▶ BRIEF
Number of lines below with "height": work it out and reply with that number only.

▶ RECORDS TO USE
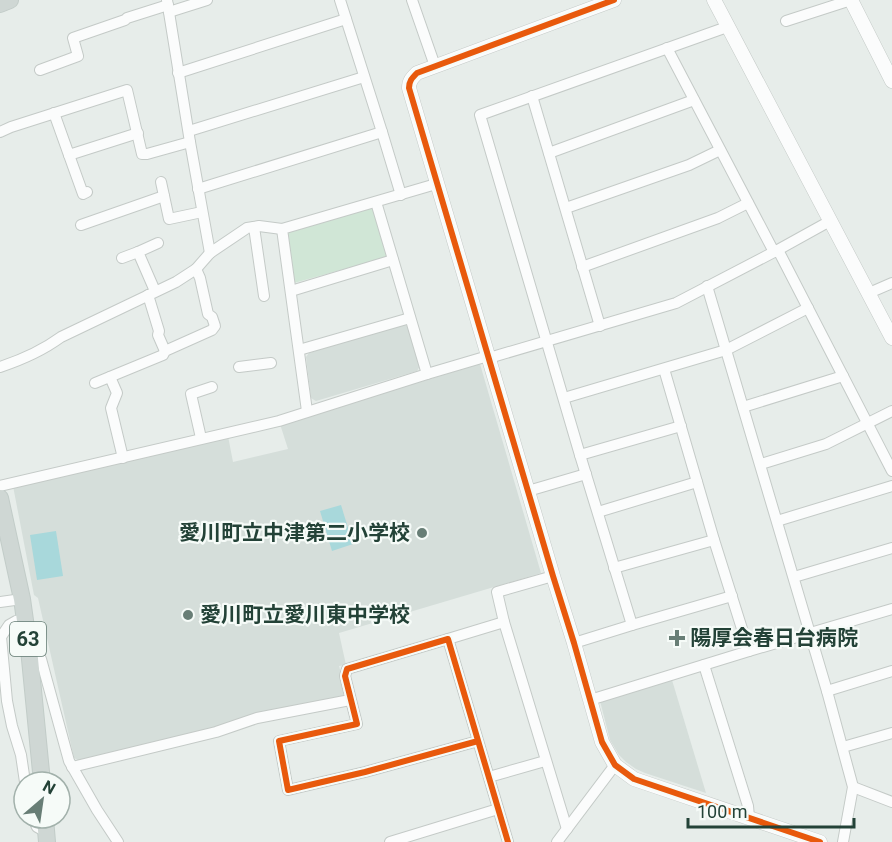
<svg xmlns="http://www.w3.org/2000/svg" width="892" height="842" viewBox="0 0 892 842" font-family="Roboto,'Noto Sans JP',sans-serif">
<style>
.built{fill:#d5deda}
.green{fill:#d0e6d6}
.water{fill:#a8d8db}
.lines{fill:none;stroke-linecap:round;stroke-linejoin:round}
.minor-casing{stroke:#c4cac7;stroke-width:12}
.tertiary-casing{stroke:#c4cac7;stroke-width:15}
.primary-casing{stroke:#c2ccc8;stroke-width:18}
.minor{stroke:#fbfcfc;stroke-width:10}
.tertiary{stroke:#fbfcfc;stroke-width:14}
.primary{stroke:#cfd7d4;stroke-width:16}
.cycleway-casing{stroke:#f6fbf8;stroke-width:10}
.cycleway{stroke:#e8590c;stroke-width:6}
.poi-dot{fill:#687e76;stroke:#f6fbf8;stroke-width:2}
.labels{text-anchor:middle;stroke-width:4.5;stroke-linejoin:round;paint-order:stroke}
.shield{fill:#f6fbf8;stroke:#627a71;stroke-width:1.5}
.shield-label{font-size:20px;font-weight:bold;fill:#234237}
.poi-label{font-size:21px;font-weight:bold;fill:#234237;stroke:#f6fbf8;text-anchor:start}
</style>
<rect width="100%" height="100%" fill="#e7edea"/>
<g class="built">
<polygon points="404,324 408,327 420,366 417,371 316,401 311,398 306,357 309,353"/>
<polygon points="480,364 541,573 339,633 346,665 339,666 346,691 341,698 80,761 74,758 38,598 34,595 13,486 228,436 233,462 288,449 280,424"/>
<polygon points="672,680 706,793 645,773 636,769 626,762 619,755 610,740 600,701"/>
</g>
<polygon class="green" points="374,207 387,257 294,283 286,231"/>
<g class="water">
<polygon points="341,505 353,544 332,551 320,511"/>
<polygon points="56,531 63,576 37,580 30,535"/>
</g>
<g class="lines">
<g class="minor-casing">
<g id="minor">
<polyline points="167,0 190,142 210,253 247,228 259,226 282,229"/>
<polyline points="412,0 435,66"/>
<polyline points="169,12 207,0"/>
<polyline points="786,21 851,0"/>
<polyline points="667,48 774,252"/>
<polyline points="40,70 78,56 73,38 125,20 127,18 168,5"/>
<polyline points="178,73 346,19"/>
<polyline points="532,96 600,326"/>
<polyline points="54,113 69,155 138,133"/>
<polyline points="189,131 364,77"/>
<polyline points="0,132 11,127 127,90 142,154 147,154 190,142"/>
<polyline points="382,132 401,195"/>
<polyline points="549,153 694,100"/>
<polyline points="69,155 83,194 87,192"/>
<polyline points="161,182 169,219 202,212"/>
<polyline points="198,189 382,132 340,0"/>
<polyline points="566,208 689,165 720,150"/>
<polyline points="81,225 164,196"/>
<polyline points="254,227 264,296"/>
<polyline points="778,250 892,471"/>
<polyline points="122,258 138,252"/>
<polyline points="582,267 718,218 748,203"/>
<polyline points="707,286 827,691 853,787 843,842"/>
<polyline points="155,291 138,252 158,243"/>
<polyline points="291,291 393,260"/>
<polyline points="869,293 892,283"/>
<polyline points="148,295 159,331 158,335 165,351"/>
<polyline points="299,350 410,318"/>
<polyline points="489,358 676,303 774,252 830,221"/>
<path d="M0 367C21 360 42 351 61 337L176 282 196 269 210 253"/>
<polyline points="239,367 271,363"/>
<polyline points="664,369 714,540 749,651 892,609"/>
<polyline points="427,374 488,356"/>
<polyline points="110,377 117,393 111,408 123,458"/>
<polyline points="95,383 163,355 165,351 212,330 215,326 212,317 208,314 200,278 196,269"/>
<polyline points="564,398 726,350 808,308"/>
<polyline points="743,407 843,376"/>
<polyline points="307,411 282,229 436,184"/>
<polyline points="201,438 191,394 212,387"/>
<polyline points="580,455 681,426"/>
<polyline points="761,464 826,444 892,411"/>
<polyline points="0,486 279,421 427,374 376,202"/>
<polyline points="528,491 586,474"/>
<polyline points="598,512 697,482"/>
<polyline points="777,521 892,486"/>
<polyline points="614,568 714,540"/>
<polyline points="553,576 497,592 504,622 567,829"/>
<polyline points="794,577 892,548"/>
<polyline points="0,602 22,599"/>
<polyline points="632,625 732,596"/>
<polyline points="448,639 504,622"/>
<polyline points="574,643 632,625 580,455 480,115 727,27"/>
<polyline points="29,649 41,659 69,761 97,810 118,842"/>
<polyline points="704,665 748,806 749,817"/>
<polyline points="827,691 892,671"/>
<polyline points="590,700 749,651"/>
<polyline points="478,741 365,772 288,790 279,741 357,724 345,676 347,669 448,639 508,842"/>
<polyline points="843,747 892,733"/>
<polyline points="72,767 216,732 257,718 350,700"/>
<polyline points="489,777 545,761"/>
<polyline points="25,782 21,755 12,726 7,701 1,637 9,625 16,621 25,619"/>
<polyline points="853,787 892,802"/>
<polyline points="33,818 37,827 46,832"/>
<polyline points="390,842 498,809"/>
<polyline points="557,842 615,765"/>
</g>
</g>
<g class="tertiary-casing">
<g id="tertiary">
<path d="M614 0 417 73C412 78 409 81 409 88L553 576 574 643 602 742 615 765 634 779 820 842"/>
<polyline points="714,0 892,338"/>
<polyline points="851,0 892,81"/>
</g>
</g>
<g class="primary-casing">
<g id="primary">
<polyline points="0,4 10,0"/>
<polyline points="0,498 22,599 29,649 42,782"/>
<polyline points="45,818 47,842"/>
</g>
</g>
<use href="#minor" class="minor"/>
<use href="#tertiary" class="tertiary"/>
<use href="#primary" class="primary"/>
<g class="cycleway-casing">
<g id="cycleway">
<path d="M614 0 417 73C412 78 409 81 409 88L553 576 574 643 602 742 615 765 634 779 820 842"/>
<polyline points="478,741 365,772 288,790 279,741 357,724 345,676 347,669 448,639 508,842"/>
</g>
</g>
<use href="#cycleway" class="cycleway"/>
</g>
<g class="poi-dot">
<circle cx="422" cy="533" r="6"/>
<circle cx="188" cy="615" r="6"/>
<path d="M674 629h6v6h6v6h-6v6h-6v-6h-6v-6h6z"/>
</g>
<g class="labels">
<rect class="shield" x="10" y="622" width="36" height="34" rx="4.5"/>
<g class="shield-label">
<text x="28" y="646">63</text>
</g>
<g class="poi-label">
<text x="410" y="540" text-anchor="end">愛川町立中津第二小学校</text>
<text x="200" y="622">愛川町立愛川東中学校</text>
<text x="690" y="645">陽厚会春日台病院</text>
</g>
</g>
<g transform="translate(42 800) rotate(29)"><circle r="28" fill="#f6fbf8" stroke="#a2b1ab" stroke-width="1.5"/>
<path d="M0-4.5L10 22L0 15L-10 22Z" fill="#687e76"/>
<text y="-9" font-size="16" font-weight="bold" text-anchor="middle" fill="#234237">N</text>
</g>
<path d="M688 818v9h166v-9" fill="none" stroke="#234237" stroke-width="3"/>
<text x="697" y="818" font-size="18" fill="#234237" stroke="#f6fbf8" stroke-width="4.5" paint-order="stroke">100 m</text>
</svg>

▶ FINISHED EXERCISE
3